The consumer discretionary company also provided more details on its continuing efforts to invest in new restaurant openings, as well as digital investments and new dining options (including cauliflower rice and organic beverages). Here are three other takeaways from the second-quarter earnings report.

The exterior of a Chipotle restaurant, at daytime.

Image source: Chipotle.

1. Digital was a standout

Digital revenue was strong in the quarter, with a 216.3% increase, and accounting for 60.7% of total revenue. This was a record quarterly high, helped by increased numbers of customers stuck at home, some targeted advertising, and new delivery partnerships with Uber Eats and GrubHub. Chipotle's continued investments in digital improvements are paying off.

CEO Brian Niccol commented on the earnings call that "recent digital investments such as Pepper, our concierge [bot] on Facebook Messenger, [along with] group ordering and complete customization are further optimizing a seamless ordering experience for our guests."

The digital sales strength continued even after Chipotle's in-house dining opened back up. Half of the digital orders are from order-ahead and pickup, while the remainder are from delivery. The quick-service restaurant's pickup business is growing faster, helped by no delivery fees. The company sees the pickup business growth as a positive, boosting margins and sales.

2. Revenue is recovering nicely, boosted by success of Chipotlanes

While comparable sales decreased by 9.8% during the quarter, each month saw a sequential improvement. April's comparable sales were down 24.4%, while May's rebounded to down just 7%. June actually saw a 2% increase for comparable sales. July comps are still improving, up 6.4% month to date as of July 22. The improvements were helped by a combination of reopening restaurants and new customers on the digital platform. They will probably continue as Chipotle works to reopen its 30 restaurants that are still closed.

Chipotle continues to open new restaurants, with 37 new locations opened during the second quarter. Twenty-one of these new restaurants have a Chipotlane. These drive-thru windows have been very popular, given their combination of contactless service and convenience. The Chipotlanes probably appeal to consumers who may be nervous about COVID-19 and prefer to have limited contact when buying food.
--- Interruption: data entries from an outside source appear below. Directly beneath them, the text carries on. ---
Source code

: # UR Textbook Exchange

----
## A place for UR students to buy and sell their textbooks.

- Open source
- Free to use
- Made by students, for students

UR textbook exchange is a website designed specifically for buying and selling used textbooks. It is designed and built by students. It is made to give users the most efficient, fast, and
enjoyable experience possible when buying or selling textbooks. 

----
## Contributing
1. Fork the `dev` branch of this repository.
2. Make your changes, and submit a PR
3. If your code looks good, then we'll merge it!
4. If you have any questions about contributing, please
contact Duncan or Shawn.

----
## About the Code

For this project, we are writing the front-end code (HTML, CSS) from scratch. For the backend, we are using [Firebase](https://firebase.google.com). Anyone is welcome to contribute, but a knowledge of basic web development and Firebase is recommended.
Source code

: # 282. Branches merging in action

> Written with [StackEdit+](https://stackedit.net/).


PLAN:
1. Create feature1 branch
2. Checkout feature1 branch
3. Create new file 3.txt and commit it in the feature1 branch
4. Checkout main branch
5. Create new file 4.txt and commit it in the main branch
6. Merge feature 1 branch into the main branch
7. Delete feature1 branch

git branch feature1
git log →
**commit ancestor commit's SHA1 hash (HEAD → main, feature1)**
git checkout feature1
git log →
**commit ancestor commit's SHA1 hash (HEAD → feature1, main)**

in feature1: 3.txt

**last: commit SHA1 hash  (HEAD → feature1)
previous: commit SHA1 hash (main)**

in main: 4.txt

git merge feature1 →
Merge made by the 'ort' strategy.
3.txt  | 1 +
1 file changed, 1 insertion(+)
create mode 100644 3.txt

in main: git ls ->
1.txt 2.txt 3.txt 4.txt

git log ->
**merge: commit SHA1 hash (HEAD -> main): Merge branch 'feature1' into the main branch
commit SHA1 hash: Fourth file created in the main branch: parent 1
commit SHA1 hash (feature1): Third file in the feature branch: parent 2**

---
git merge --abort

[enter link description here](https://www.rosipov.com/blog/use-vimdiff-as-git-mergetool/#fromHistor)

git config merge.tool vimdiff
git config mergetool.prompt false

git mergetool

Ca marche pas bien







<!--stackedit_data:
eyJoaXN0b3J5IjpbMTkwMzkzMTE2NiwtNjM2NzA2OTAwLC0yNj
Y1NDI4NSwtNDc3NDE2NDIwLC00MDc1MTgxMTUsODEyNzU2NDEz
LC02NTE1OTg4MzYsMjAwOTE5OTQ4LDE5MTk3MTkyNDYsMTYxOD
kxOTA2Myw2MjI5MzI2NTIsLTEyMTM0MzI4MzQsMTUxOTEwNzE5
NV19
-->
The Chipotle restaurants that have a drive-thru and were opened pre-COVID 19 outperformed their non-Chipotlane comparable restaurants by 10% in the same opening period. The Chipotlane restaurants that were open during COVID boasted sales that were 30% higher than comparables.

3. The balance sheet continues to be strong

The quick-service chain's balance sheet boasts $935 million in cash and equivalents, with no debt. Chipotle also has a $600 million credit facility available to be used to assist during the recent COVID-19 issues. CFO Jack Hartung commented on the earnings call that the company has "greater confidence in our potential to generate positive cash flow for the rest of this year, which will help support ongoing strategic investments."

Overall, Chipotle turned in a solid quarter, showing impressive performance in the midst of challenges around COVID-19 closures and the economic slowdown. Its strong execution with its digital investments and Chipotlanes should keep its revenue growing, and the company's strong balance sheet is a solid reason for investors to consider Chipotle.